Perpignan à l’avant-garde
Mais cette dynamique ne se fera pas sans la mobilisation des territoires. Sur ce point Dominique Schemla, élu au développement durable et à l’énergie de la ville de Perpignan et vice-président de Perpignan Métropole, se montre « confiant » : pour lui la transition énergétique est « une opportunité pour les collectivités, dans l’intérêt de la planète et pour trouver de nouvelles sources de financements avec la baisse des dotations globales ». La métropole peut d’ailleurs se prévaloir du triple titre de championne de France pour sa production énergétique globale. Pour exemple, en 2016, elle autoproduisait 65 % de la consommation électrique de son parc résidentiel, fournie pour près de moitié par l’Ecoparc Catalan, un complexe associant éolien, photovoltaïque, réseau de chaleur et production de biogaz ! La collectivité est également engagée dans un Plan climat-air-énergie territorial, un Agenda 21 ou encore dans une politique de Territoire à énergie positive pour la croissance verte (TEPCV), des plans précurseurs lancés par l’État ces dernières années. 70 collectivités « TEPCV » sont recensées à ce jour en Occitanie. Perpignan fut surtout pionnière en 2008 en décidant de devenir la première ville à énergie positive de France : « notre programme couvre les questions d’urbanisme et d’habitat, avec des opérations de rénovation et des incitations financières pour les ménages, la mobilité, l’eau et les déchets, les espaces verts, l’école, la sensibilisation, etc. » témoigne Sandrine Cottineau, chargée de mission à la mairie. Un processus transversal qui a valu à la commune la labellisation européenne Cit’ergie.

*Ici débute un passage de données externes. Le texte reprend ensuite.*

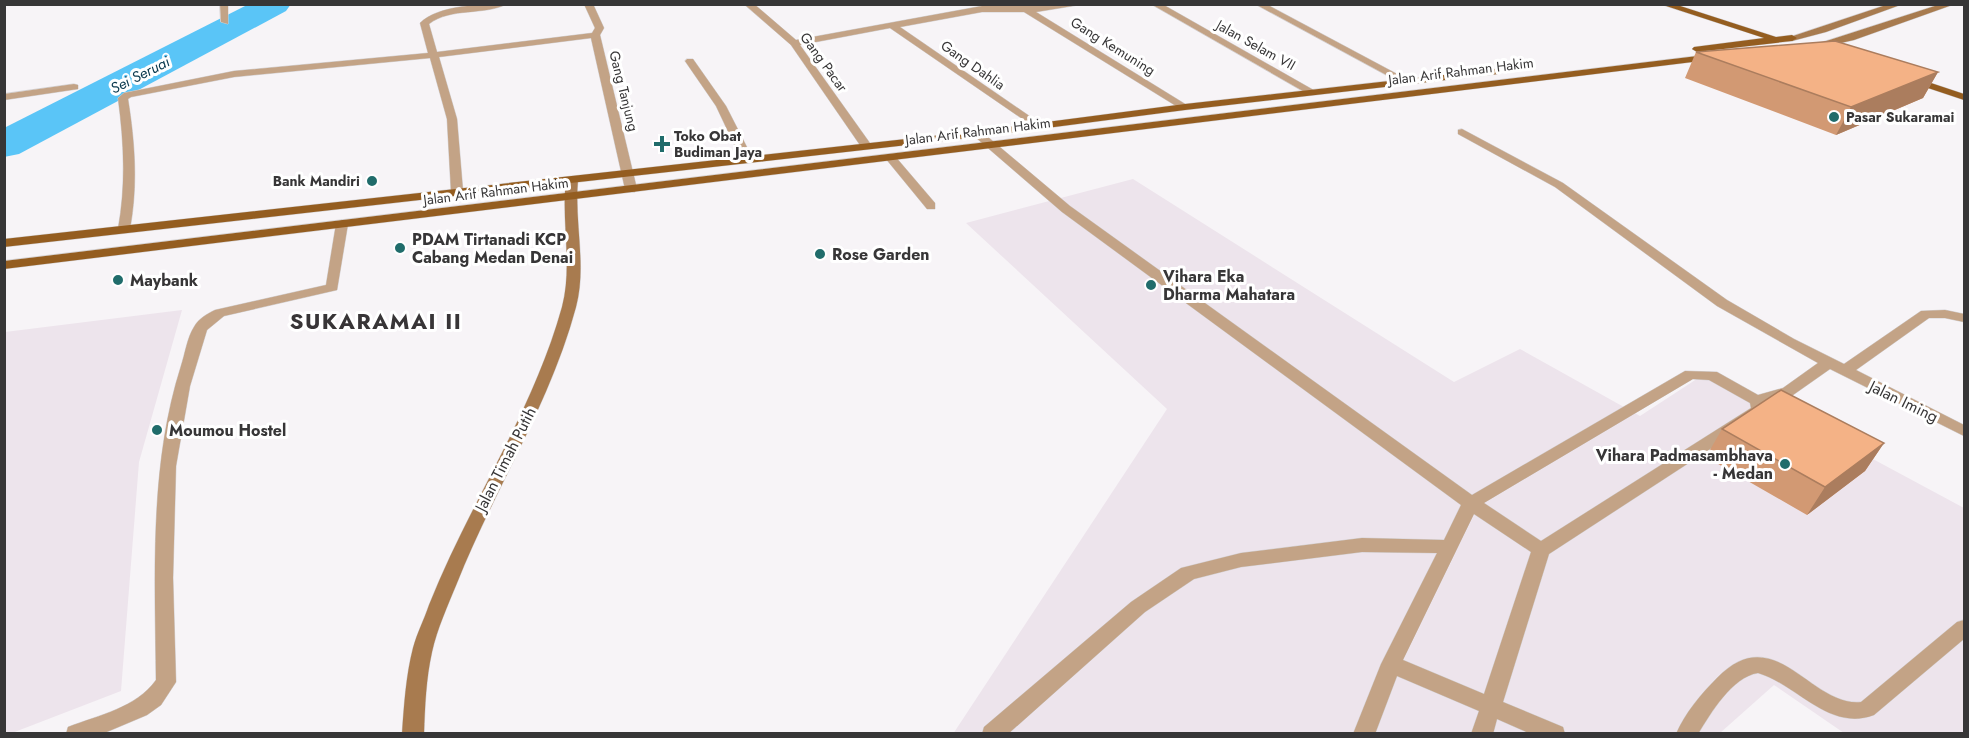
<svg xmlns="http://www.w3.org/2000/svg" width="1969" height="738" viewBox="0 0 1969 738" font-family="Jost,sans-serif">
	<style>
		.built { fill: #ede4ec }
		.lines { fill: none; stroke-linecap: round; stroke-linejoin: round }
		.river { fill: #5ac5f7; fill-rule: evenodd }
		.minor-casing { stroke: #d4d2d4; stroke-width: 1 }
		.secondary-casing { stroke: #d4d2d4; stroke-width: 1 }
		.primary-casing { stroke: #d4d2d4; stroke-width: 1 }
		.minor { fill: #c3a386; fill-rule: evenodd }
		.secondary { fill: #a87b4f; fill-rule: evenodd }
		.primary { fill: #945d20; fill-rule: evenodd }
		.wall { fill: #d29973 }
		.shaded-wall { fill: #ab7d5e }
		.building { fill: #f4b286; stroke: #ab7d5e; stroke-width: 1.5 }
		.poi-dot { fill: #206c6b; stroke: #fff; stroke-width: 2 }
		.labels { text-anchor: middle; stroke-width: 6; stroke-linejoin: round; paint-order: stroke }
		.far-street-label { font-size: 14px; fill: #373637; stroke: #fff }
		.far-poi-label { font-size: 14px; font-weight: bold; fill: #373637; stroke: #fff; text-anchor: start }
		.far-water-label { font-size: 15px; font-style: italic; fill: #08384d; stroke: #fff }
		.poi-label { font-size: 16px; font-weight: bold; fill: #373637; stroke: #fff; text-anchor: start }
		.street-label { font-size: 16px; fill: #373637; stroke: #fff }
		.district-label { font-size: 22px; font-weight: bold; letter-spacing: 1.5px; fill: #383537; stroke: #fff }
	</style>
	<rect width="100%" height="100%" fill="#f7f4f7"/>
	<path class="built" d="M1133 179 1454 382 1520 349 1640 416 1709 371 1964 508V733H1844L1774 685 1720 733 953 734 1167 409 966 223Z
		M182 310 139 462 121 691 12 733H5V332Z"/>
	<g class="lines">
		<path class="river" d="M249 4H291L286 11 19 154 4 157V128Z"/>
		<defs>
			<path id="minor" d="M220 4H228V24L221 22Z
				M507 4C484 16 451 7 429 24L437 52 592 33 595 28 584 4H593L604 28 600 35 637 189 635 192H627L625 189 591 38 439 57 457 119 463 191 457 195 451 191 447 119 430 58 234 77 131 97 128 99C135 143 138 185 130 229L124 233 118 229C126 185 124 143 118 98L124 93 234 71 428 53 420 23C438 5 482 4 507 4Z
				M744 4H754L796 40 982 6 1085 4 1036 12 1190 107 1181 109 1024 12H982L900 27 1041 124 1042 126 1037 129 890 28 800 45 872 146 866 149 862 148 791 45Z
				M1151 4H1162L1317 92 1308 94Z
				M1255 4H1266L1412 82 1403 84Z
				M687 59H693L726 106 753 159 751 161H743L741 159 716 106 685 61Z
				M74 84 78 85V89L4 100V94Z
				M1462 129 1563 183 1727 300 1794 339 1844 364 1921 311 1945 310 1964 314V322L1945 318H1929L1856 370 1964 425V436L1830 369 1793 395 1765 403 1767 405 1764 414 1549 554 1503 702 1563 727 1565 734H1531L1497 719 1493 734H1471L1479 711 1397 676 1375 734H1353L1381 664 1437 553 1362 552 1241 567 1194 579 1145 612 1008 734H982L984 727 1131 602 1181 568 1241 553 1362 538 1444 540 1461 505 1062 212 974 136V132H982L1070 206 1472 495 1685 371 1717 372 1758 395 1783 388 1818 363 1717 306 1555 187 1458 134V130ZM1693 379 1709 380 1750 403 1751 408 1541 541 1484 503ZM1474 514 1531 552 1484 694 1403 660Z
				M890 154 894 155 935 203V209H927L886 159 884 157Z
				M342 220 348 224 337 290 224 316 207 330 190 386 176 466 173 578 176 682 161 705 147 715 102 734H66L68 727C99 715 136 708 156 680 155 576 149 466 181 366 185 354 187 338 194 327 198 319 207 314 215 310L326 285 336 224Z
				M1964 620V639L1874 715C1829 732 1798 685 1758 673 1732 677 1711 713 1698 734H1676C1685 713 1701 694 1717 678 1775 618 1810 707 1861 702L1957 622Z"/>
			<path id="secondary" d="M1889 4H1903L1826 32 1792 41 1787 38Z
				M1941 4H1955L1854 40 1819 48 1814 45Z
				M572 177 578 180C574 222 587 266 576 307 550 404 494 490 457 583 448 605 437 629 432 652 426 679 425 706 424 734H402C404 705 406 675 413 648 417 633 424 620 429 605 469 504 533 412 562 307 573 265 561 222 566 180Z"/>
			<path id="primary" d="M1660 4H1674L1776 37 1792 35 1797 38 1792 41 1697 52 1692 49 1694 47 1764 38Z
				M1714 54 1719 57 1717 59 4 269V261Z
				M1495 69 1500 72 1498 74 1185 110 978 137 4 247V239L978 131 1185 104Z
				M1907 77H1913L1964 94V100L1907 81Z"/>
		</defs>
		<use href="#minor" class="minor-casing"/>
		<use href="#secondary" class="secondary-casing"/>
		<use href="#primary" class="primary-casing"/>
		<use href="#minor" class="minor"/>
		<use href="#secondary" class="secondary"/>
		<use href="#primary" class="primary"/>
	</g>
	<path class="wall" d="M1696 52 1938 72 1923 98 1836 135 1685 78Z
		M1722 429 1884 443 1865 471 1807 515 1706 457Z"/>
	<path class="shaded-wall" d="M1938 72 1923 98 1836 135 1851 107Z
		M1884 443 1865 471 1807 515 1825 487Z"/>
	<path class="building" d="M1835 41 1938 72 1851 107 1696 52Z
		M1781 390 1884 443 1825 487 1722 429Z"/>
	<g class="poi-dot">
		<circle cx="1834" cy="117" r="6"/>
		<path d="M659 135h6v6h6v6h-6v6h-6v-6h-6v-6h6z"/>
		<circle cx="372" cy="181" r="6"/>
		<circle cx="400" cy="248" r="6"/>
		<circle cx="820" cy="254" r="6"/>
		<circle cx="118" cy="280" r="6"/>
		<circle cx="1151" cy="285" r="6"/>
		<circle cx="157" cy="430" r="6"/>
		<circle cx="1785" cy="464" r="6"/>
	</g>
	<g class="labels">
		<g class="far-street-label">
			<text transform="translate(1256 45) rotate(29)" y="5">Jalan Selam VII</text>
			<text transform="translate(1113 46) rotate(32)" y="5">Gang Kemuning</text>
			<text transform="translate(824 62) rotate(54)" y="5">Gang Pacar</text>
			<text transform="translate(973 65) rotate(35)" y="5">Gang Dahlia</text>
			<text transform="translate(1461 71) rotate(-7)" y="5">Jalan Arif Rahman Hakim</text>
			<text transform="translate(624 91) rotate(76)" y="5">Gang Tanjung</text>
			<text transform="translate(978 131) rotate(-7)" y="5">Jalan Arif Rahman Hakim</text>
			<text transform="translate(496 191) rotate(-7)" y="5">Jalan Arif Rahman Hakim</text>
		</g>
		<g class="far-poi-label">
			<text x="1846" y="122">Pasar Sukaramai</text>
			<text x="674" y="141">Toko Obat<tspan x="674" dy="16">Budiman Jaya</tspan></text>
			<text x="360" y="186" text-anchor="end">Bank Mandiri</text>
		</g>
		<g class="far-water-label">
			<text transform="translate(140 75) rotate(-27)" y="5">Sei Seruai</text>
		</g>
		<g class="poi-label">
			<text x="412" y="245">PDAM Tirtanadi KCP<tspan x="412" dy="18">Cabang Medan Denai</tspan></text>
			<text x="832" y="260">Rose Garden</text>
			<text x="1163" y="282">Vihara Eka<tspan x="1163" dy="18">Dharma Mahatara</tspan></text>
			<text x="130" y="286">Maybank</text>
			<text x="169" y="436">Moumou Hostel</text>
			<text x="1773" y="461" text-anchor="end">Vihara Padmasambhava<tspan x="1773" dy="18">- Medan</tspan></text>
		</g>
		<g class="street-label">
			<text transform="translate(1904 401) rotate(26)" y="6">Jalan Iming</text>
			<text transform="translate(505 459) rotate(-63)" y="6">Jalan Timah Putih</text>
		</g>
		<g class="district-label">
			<text x="376" y="329">SUKARAMAI II</text>
		</g>
	</g>
	<rect width="1969" height="738" fill="none" stroke="#373637" stroke-width="12"/>
</svg>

La communauté d’agglomération du Grand Narbonne, autre TEPCV, place également les énergies renouvelables au cœur de sa politique, au même titre que le tourisme et la vigne. « En 1991, Port-la-Nouvelle accueillait la première éolienne de France. Aujourd’hui, un cadastre solaire est en cours d’élaboration avec le Parc régional la Narbonnaise en Méditerranée pour recenser les sites susceptibles d’accueillir un équipement photovoltaïque. Un parc coopératif des énergies renouvelables est également prévu sur le territoire », annonce Isabelle Herpe, vice-présidente du Grand Narbonne déléguée à l’Habitat, qui ajoute amusée : « Le parc appartient à Areva, c’est tout un symbole ! ».
Essaimer, convaincre, créer des synergies… Pour porter son projet politique, l’Occitanie dispose aussi de différents leviers : réglementaires, comme l’élaboration du schéma régional d’aménagement, de développement durable et d’égalité du territoire (SRADDET) ; les Villes doivent s’y conformer, notamment dans leurs plans locaux d’urbanisme. Techniques et financiers avec la création de l’Agence régionale énergie-climat, et surtout des aides aux différentes filières grâce à des appels à projets.

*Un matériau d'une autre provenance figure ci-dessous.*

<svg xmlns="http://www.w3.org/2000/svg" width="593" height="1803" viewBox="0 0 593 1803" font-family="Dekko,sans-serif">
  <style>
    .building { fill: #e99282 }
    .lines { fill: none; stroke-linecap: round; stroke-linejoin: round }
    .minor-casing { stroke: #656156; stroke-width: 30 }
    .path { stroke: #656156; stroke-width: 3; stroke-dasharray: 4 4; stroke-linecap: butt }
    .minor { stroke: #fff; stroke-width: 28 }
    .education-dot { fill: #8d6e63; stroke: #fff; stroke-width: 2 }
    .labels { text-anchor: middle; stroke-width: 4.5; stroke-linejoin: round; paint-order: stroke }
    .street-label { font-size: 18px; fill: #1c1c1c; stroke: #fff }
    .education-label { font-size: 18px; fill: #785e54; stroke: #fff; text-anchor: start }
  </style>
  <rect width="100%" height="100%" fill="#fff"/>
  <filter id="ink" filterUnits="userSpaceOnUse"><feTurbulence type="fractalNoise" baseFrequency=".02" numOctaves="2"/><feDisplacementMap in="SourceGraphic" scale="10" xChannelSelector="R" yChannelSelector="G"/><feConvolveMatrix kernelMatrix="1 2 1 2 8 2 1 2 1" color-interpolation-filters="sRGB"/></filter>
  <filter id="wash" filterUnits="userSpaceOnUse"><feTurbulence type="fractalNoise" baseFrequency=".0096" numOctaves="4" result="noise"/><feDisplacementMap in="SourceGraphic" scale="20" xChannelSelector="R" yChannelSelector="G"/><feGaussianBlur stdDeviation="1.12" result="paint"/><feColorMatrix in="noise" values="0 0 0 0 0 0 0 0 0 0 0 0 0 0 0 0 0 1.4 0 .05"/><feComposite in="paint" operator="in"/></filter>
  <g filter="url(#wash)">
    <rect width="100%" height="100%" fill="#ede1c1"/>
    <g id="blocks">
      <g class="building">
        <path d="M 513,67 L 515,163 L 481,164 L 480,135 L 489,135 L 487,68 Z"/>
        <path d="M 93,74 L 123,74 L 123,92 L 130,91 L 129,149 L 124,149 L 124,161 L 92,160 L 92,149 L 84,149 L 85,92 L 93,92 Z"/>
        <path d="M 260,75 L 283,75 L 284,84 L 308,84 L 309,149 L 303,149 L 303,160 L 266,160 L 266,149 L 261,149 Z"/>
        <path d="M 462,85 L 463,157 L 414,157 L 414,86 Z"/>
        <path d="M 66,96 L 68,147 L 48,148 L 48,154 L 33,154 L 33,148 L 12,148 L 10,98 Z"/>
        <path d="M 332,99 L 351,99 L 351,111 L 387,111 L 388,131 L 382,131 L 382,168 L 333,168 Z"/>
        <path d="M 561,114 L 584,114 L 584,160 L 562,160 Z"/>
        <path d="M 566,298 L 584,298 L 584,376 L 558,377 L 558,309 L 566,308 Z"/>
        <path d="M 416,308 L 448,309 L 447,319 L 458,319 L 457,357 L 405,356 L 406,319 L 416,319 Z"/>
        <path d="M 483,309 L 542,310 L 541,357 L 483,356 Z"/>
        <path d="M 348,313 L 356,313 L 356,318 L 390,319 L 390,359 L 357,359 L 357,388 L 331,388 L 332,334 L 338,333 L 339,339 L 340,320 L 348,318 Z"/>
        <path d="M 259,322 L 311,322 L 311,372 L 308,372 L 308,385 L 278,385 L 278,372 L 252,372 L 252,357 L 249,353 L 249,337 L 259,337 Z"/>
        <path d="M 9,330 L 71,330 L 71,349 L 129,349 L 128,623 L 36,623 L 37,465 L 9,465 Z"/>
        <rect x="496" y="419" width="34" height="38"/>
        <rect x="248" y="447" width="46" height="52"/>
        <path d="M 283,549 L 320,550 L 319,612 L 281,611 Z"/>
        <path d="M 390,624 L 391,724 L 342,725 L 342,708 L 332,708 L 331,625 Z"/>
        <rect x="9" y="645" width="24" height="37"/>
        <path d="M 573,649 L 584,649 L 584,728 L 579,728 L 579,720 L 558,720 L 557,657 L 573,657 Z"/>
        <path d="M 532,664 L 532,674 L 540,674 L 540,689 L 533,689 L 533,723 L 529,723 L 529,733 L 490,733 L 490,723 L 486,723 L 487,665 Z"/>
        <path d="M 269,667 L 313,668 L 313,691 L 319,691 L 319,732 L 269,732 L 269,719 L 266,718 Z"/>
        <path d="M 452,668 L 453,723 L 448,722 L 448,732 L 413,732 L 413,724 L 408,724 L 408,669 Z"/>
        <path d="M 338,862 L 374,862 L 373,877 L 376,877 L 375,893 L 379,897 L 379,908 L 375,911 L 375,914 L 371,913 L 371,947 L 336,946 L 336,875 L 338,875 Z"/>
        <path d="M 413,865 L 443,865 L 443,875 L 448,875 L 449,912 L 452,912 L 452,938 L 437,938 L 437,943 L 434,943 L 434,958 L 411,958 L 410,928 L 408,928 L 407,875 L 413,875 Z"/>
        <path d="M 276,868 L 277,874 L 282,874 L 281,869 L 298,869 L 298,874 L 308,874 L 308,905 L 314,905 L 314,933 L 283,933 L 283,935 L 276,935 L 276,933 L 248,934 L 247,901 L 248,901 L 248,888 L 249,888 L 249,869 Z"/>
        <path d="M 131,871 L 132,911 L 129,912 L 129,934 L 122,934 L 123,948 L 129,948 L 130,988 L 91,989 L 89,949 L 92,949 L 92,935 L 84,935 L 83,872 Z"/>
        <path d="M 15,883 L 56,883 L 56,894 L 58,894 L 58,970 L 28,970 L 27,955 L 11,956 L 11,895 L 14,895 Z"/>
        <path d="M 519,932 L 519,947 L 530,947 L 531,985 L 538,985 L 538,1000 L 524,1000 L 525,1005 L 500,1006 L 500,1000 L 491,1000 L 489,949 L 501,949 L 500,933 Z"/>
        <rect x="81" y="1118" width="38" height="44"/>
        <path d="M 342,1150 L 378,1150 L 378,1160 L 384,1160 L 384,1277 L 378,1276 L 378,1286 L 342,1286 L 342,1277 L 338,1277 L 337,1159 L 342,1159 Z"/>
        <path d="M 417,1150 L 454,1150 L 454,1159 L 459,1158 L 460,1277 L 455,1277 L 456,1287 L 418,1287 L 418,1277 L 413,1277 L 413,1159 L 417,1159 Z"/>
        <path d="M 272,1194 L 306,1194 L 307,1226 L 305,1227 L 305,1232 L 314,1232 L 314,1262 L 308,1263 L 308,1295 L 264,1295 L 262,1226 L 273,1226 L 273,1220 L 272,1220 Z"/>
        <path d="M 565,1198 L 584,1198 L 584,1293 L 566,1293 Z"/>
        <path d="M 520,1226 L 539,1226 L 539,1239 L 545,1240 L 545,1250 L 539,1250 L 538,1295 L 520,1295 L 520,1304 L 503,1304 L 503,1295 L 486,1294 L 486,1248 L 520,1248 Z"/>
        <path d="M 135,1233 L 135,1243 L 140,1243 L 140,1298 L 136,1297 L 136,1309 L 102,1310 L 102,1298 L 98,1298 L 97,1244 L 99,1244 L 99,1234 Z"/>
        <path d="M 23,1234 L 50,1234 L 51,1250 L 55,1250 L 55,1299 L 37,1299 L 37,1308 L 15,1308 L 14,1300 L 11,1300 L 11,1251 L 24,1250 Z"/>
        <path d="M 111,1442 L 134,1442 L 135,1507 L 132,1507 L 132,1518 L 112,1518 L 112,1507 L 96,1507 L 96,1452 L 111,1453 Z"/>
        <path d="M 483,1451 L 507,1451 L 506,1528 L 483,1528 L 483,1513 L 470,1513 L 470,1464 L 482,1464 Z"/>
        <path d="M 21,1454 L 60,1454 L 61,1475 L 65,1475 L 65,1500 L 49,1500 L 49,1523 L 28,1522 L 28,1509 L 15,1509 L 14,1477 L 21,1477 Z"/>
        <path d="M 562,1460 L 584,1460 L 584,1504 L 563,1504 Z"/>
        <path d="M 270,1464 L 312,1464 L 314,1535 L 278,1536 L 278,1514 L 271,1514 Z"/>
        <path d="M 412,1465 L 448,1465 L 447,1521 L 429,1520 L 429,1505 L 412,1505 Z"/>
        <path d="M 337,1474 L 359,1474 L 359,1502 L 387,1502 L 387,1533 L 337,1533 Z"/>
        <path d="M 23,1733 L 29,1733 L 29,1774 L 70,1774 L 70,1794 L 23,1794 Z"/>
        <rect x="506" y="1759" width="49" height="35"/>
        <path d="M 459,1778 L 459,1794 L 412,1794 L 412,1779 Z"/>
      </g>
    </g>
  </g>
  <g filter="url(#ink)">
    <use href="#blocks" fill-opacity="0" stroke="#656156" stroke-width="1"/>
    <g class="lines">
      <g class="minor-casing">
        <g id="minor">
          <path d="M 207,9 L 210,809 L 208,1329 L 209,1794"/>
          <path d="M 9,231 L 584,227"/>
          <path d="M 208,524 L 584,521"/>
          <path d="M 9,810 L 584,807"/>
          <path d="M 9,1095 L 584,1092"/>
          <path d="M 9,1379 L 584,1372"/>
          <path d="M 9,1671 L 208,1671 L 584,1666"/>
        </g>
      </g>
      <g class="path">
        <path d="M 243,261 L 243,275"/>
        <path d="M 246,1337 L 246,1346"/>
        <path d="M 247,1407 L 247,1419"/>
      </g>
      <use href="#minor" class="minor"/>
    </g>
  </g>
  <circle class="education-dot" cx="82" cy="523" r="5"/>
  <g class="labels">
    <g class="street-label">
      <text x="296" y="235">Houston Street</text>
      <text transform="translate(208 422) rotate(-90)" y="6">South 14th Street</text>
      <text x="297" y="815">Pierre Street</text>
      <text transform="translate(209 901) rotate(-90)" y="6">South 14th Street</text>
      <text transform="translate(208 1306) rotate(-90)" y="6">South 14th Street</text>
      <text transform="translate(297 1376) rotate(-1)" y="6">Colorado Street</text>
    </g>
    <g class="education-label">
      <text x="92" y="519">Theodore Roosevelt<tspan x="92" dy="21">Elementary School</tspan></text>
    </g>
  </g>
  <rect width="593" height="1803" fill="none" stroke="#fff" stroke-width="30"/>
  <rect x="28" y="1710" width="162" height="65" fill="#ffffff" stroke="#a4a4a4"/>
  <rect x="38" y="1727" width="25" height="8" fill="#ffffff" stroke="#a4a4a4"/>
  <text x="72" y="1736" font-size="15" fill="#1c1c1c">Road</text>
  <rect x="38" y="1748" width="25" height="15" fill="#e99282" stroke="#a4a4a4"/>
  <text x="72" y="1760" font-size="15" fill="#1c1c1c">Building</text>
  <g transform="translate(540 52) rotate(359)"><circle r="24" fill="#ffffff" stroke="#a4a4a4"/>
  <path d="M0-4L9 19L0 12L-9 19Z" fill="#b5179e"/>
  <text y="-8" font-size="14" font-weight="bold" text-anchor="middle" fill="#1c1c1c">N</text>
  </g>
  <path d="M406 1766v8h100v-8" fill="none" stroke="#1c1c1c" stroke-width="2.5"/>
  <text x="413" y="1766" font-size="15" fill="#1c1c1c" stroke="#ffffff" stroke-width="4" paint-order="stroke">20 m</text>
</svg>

Pour toucher le plus large public possible, la Région a lancé en octobre une opération d’information et de concertation des habitants, des acteurs socio-économiques et des élus. Annuaire d’initiatives, kits d’animation pour les collectivités et les associations, labellisation d’actions phares, interventions dans les lycées et différents ateliers comptent parmi les actions en cours et à venir.